Key Features of FISHER:

  • Computes the Fisher transformation for a given input value.
  • Useful when analyzing correlation coefficients, as it stabilizes the variance and converts the correlation to a normal distribution for statistical analysis.
  • Commonly applied in hypothesis testing and regression analysis involving correlations.

Syntax:

FISHER(x)
  • x: The value to be transformed.

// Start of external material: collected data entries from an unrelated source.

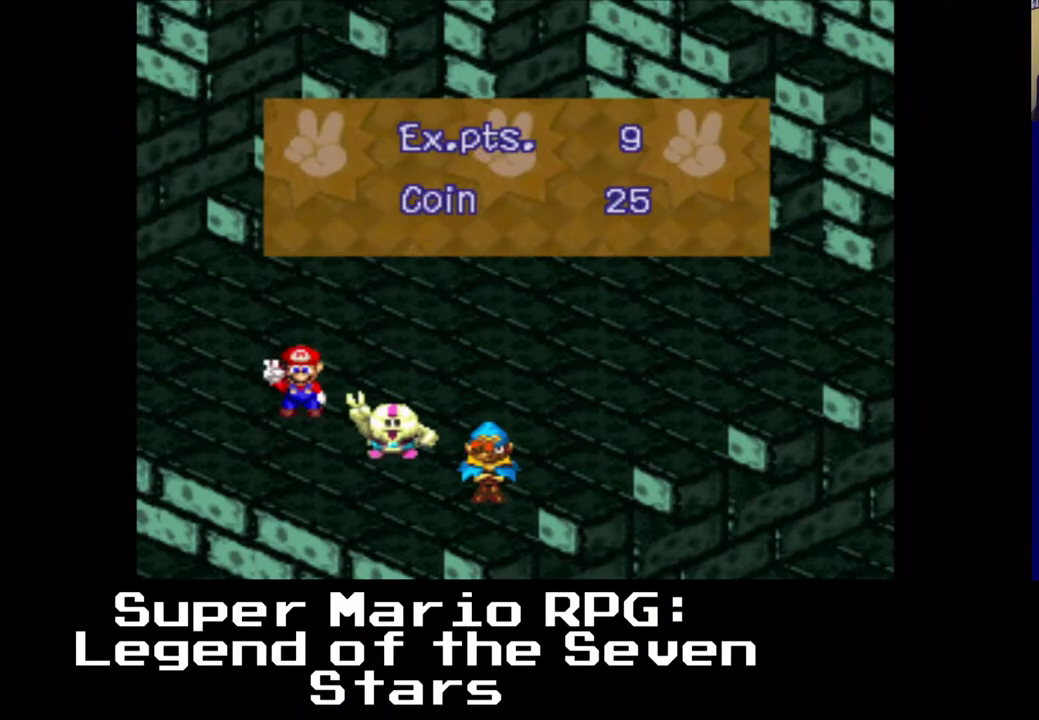
Gameplay with a controller (Xbox layout); each line is a JSON object with the inputs held at the frame after it. "events" lists button and stick changes between this image and that frame as [ms after this image, input, new state], when the widget could be followed in between. Not read: left_stick right_stick.
{"buttons": [], "events": [[150, "B", "down"], [267, "B", "up"]]}
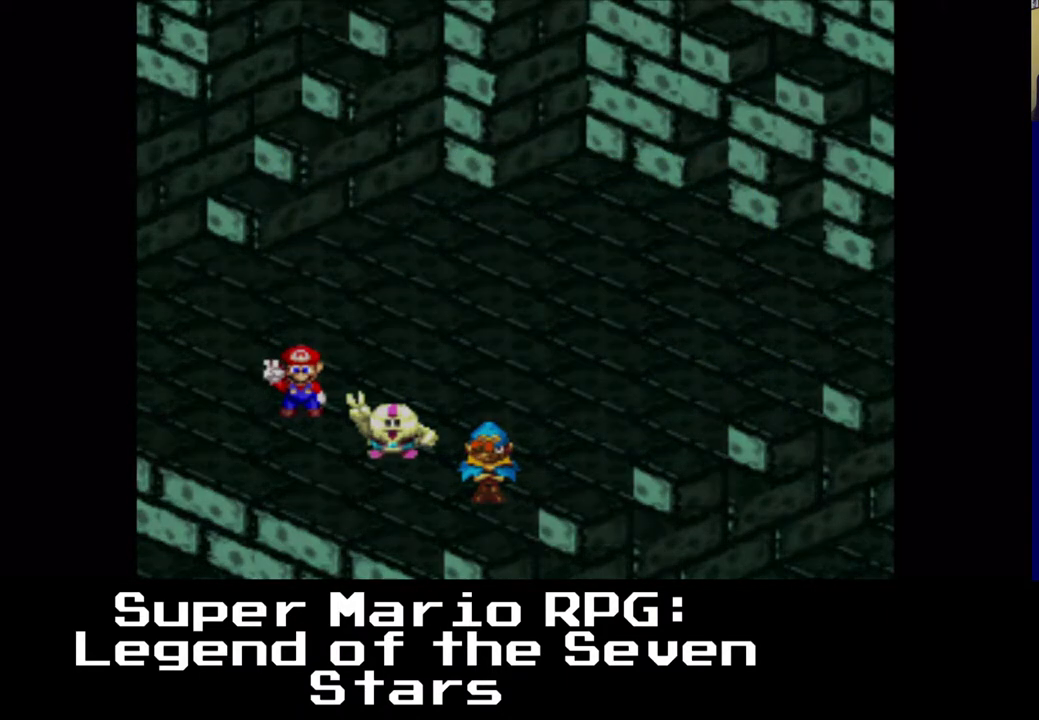
{"buttons": [], "events": []}
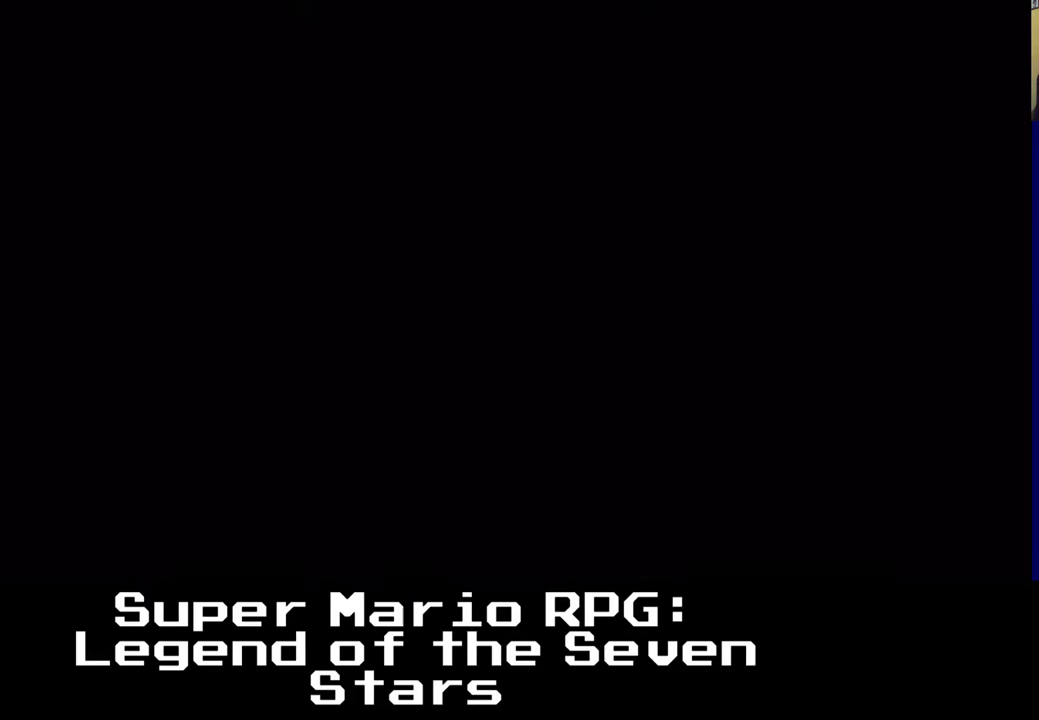
{"buttons": [], "events": []}
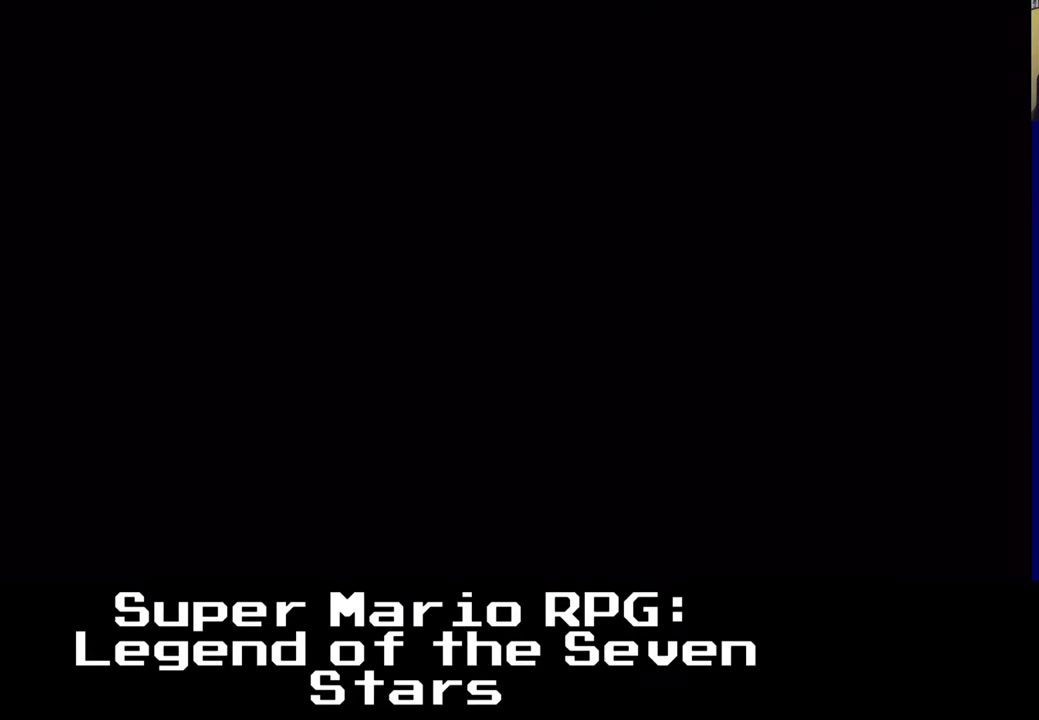
{"buttons": [], "events": []}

This must be between -1 and 1 (exclusive) since it is often derived from a correlation coefficient.

Formula:

The FISHER function implements the following transformation:

FISHER(x) = 0.5 * LN((1 + x) / (1 - x))

Where LN is the natural logarithm.

Examples:

  1. Compute the Fisher transformation for a specific value:

    =FISHER(0.5)

This calculates the Fisher transformation for the correlation coefficient 0.5.

  1. Analyze a series of correlations:

Suppose you have multiple correlation coefficients in a dataset and want to normalize them for further statistical testing.

If a correlation coefficient is stored in cell A1:

```excel
=FISHER(A1)
```
  1. Using Fisher-transformed values in hypothesis testing:

Combine the FISHER function with other statistical functions to calculate confidence intervals or test hypotheses about correlation coefficients.

Notes:

  • If x is less than or equal to -1 or greater than or equal to 1, FISHER returns the #NUM! error, as the transformation is not defined for such values.
  • This function is often paired with the FISHERINV function to revert the Fisher-transformed value back into the original scale.

Applications:

  • Statistical Analysis of Correlations: Improve the properties of correlation coefficients for significance testing.
  • Hypothesis Testing: Test hypotheses about population correlations using normalized Fisher-transformed values.
  • Confidence Intervals for Correlation Studies: Calculate confidence intervals using Fisher-transformed values to ensure normality.

Tip: Use FISHER in combination with FISHERINV to easily switch between the transformed and original scale of correlation coefficients for statistical analysis.